(Chart-based quiz rows)
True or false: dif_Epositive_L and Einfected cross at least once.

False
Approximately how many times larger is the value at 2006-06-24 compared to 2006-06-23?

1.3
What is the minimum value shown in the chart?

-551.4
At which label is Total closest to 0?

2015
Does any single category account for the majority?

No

* * *

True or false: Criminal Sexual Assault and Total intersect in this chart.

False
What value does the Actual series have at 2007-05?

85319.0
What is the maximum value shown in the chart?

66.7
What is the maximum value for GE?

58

About this task: Gather every line in the rows above that contains the word "True". Case counts.

Written answer:
True or false: dif_Epositive_L and Einfected cross at least once.
True or false: Criminal Sexual Assault and Total intersect in this chart.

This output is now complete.